Et Rabbi Yo'hanan suit ici sa propre ligne d'argumentation, car lorsque Rav Dimi vint d'Èrets Israël vers Babylone, il dit que Rabbi Yo'hanan avait dit : un endroit qui contient moins de quatre sur quatre téfa'him est un domaine exempt. En conséquence, si cet endroit est situé entre un domaine public et un domaine privé, il est permis aux gens du domaine privé et aux gens du domaine public d'y charger leurs fardeaux sur leurs épaules [lekhatef], pourvu qu'ils n'échangent pas d'objets entre eux par l'intermédiaire du domaine exempt. Manifestement, Rabbi Yo'hanan a interdit d'échanger des articles entre deux domaines, même s'il s'agit de domaines [d'interdiction] rabbinique.
וְאַזְדָּא רַבִּי יוֹחָנָן לְטַעְמֵיהּ, דְּכִי אֲתָא רַב דִּימִי אָמַר רַבִּי יוֹחָנָן: מָקוֹם שֶׁאֵין בּוֹ אַרְבָּעָה עַל אַרְבָּעָה — מוּתָּר לִבְנֵי רְשׁוּת הָרַבִּים וְלִבְנֵי רְשׁוּת הַיָּחִיד לְכַתֵּף עָלָיו, וּבִלְבַד שֶׁלֹּא יַחֲלִיפוּ!
La Guemara répond : cette décision-là [concernant un mur entre deux cours], c'est Zéeiri qui l'a énoncée au nom de Rabbi Yo'hanan. Rav Dimi, lui, a transmis une tradition différente de l'opinion de Rabbi Yo'hanan. La Guemara soulève une difficulté : néanmoins, cette halakha [concernant un canal d'eau entre deux fenêtres] est difficile selon Zéeiri !
הָהִיא זְעֵירִי אַמְרַהּ. וְלִזְעֵירִי קַשְׁיָא הָא!
La Guemara répond : Zéeiri explique que les mesures mentionnées dans la baraïta se rapportent au canal d'eau lui-même. C'est-à-dire que le différend entre Rabban Chimon ben Gamliel et les Sages ne porte pas sur la largeur des berges du canal, mais sur la largeur du canal lui-même, car ils débattent des paramètres fondamentaux d'un karmelit. Et Zéeiri soutient que l'enseignement de Rav Dimi — selon lequel un karmelit ne peut être large de moins de quatre téfa'him — fait en réalité l'objet d'un différend entre tannaïm.
זְעֵירִי מוֹקֵים לַהּ בְּאַמַּת הַמַּיִם גּוּפַהּ. וְרַב דִּימִי תַּנָּאֵי הִיא.
La Guemara soulève une difficulté : et que le canal d'eau qui traverse la cour soit au moins traité comme les cavités ['horé] d'un karmelit, même s'il n'est pas assez large pour être considéré comme un karmelit à part entière ! De même que les cavités dans le mur d'un domaine privé sont considérées comme domaine privé même si elles ne comportent pas la mesure prescrite d'un domaine privé, ainsi le canal d'eau qui traverse la cour devrait-il être considéré comme une cavité du grand canal d'eau de la rue. Il devrait donc avoir le statut d'un karmelit.
וְתִיהְוֵי כִּי חוֹרֵי כַּרְמְלִית!
La Guemara répond : Abayé bar Avin et Rav 'Hanina bar Avin ont tous deux dit : il n'existe pas de catégorie de cavités pour un karmelit.

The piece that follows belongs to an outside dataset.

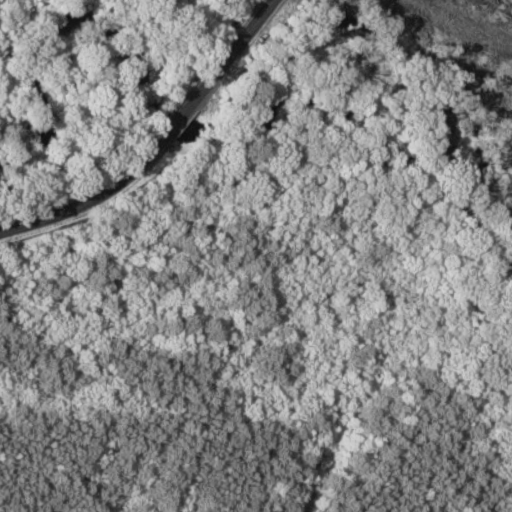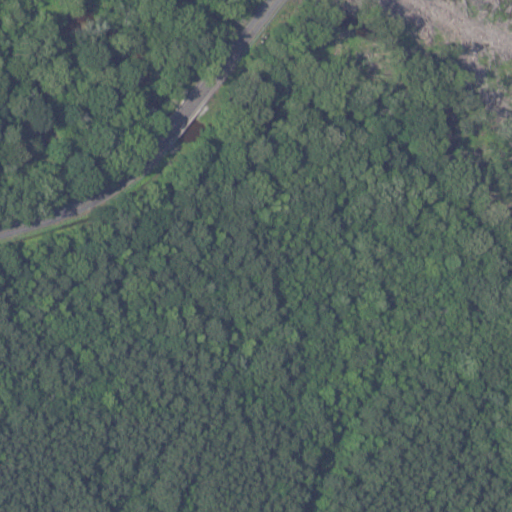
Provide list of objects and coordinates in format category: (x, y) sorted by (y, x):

Puisqu'un karmelit n'est que d'origine rabbinique, la halakha n'est pas aussi rigoureuse à l'égard de ce domaine. En conséquence, un karmelit n'annexe pas les cavités voisines.

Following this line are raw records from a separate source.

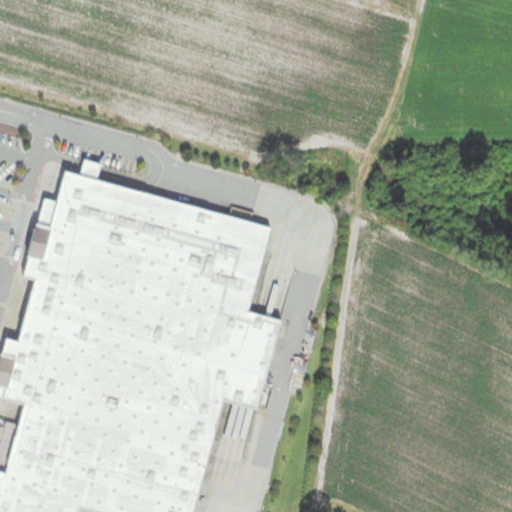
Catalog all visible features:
road: (100, 142)
road: (17, 158)
road: (28, 188)
road: (13, 193)
road: (8, 229)
road: (3, 266)
building: (129, 352)
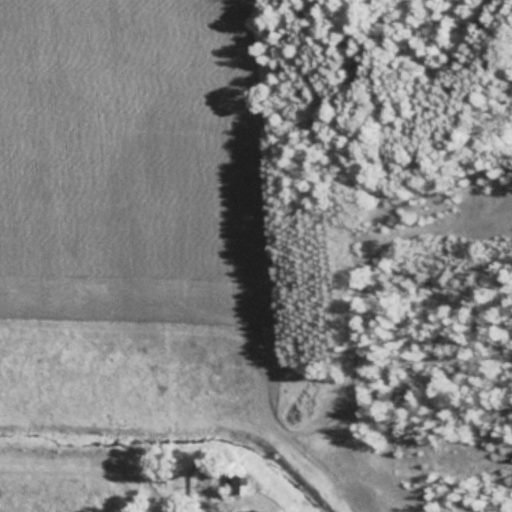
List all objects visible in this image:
building: (232, 484)
building: (236, 510)
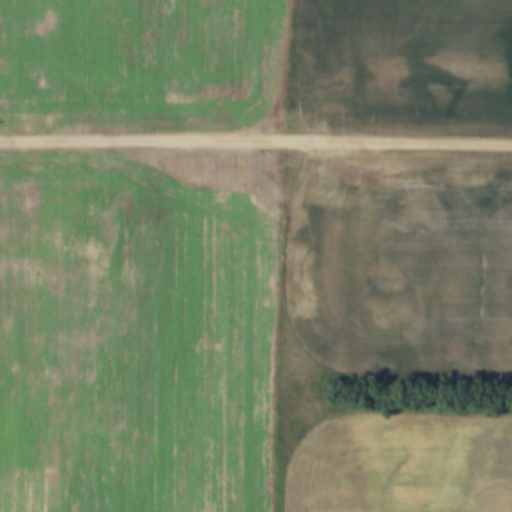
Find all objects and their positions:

אַבָּיֵי בַּר אָבִין וְרַב חֲנִינָא בַּר אָבִין דְּאָמְרִי תַּרְוַיְיהוּ: אֵין חוֹרִין לְכַרְמְלִית.
Rav Achi a dit : tu peux même dire qu'en règle générale il existe des cavités pour un karmelit, mais cela ne s'applique qu'aux cavités qui sont contiguës au karmelit, et qui sont de ce fait annulées par lui. Ici, en revanche, nous avons affaire à un canal d'eau qui est éloigné [mouflèguet] du karmelit. Il n'assume donc pas le statut du karmelit.
רַב אָשֵׁי אָמַר: אֲפִילּוּ תֵּימָא יֵשׁ חוֹרִין לְכַרְמְלִית — הָנֵי מִילֵּי בִּסְמוּכָה. הָכָא, בְּמוּפְלֶגֶת.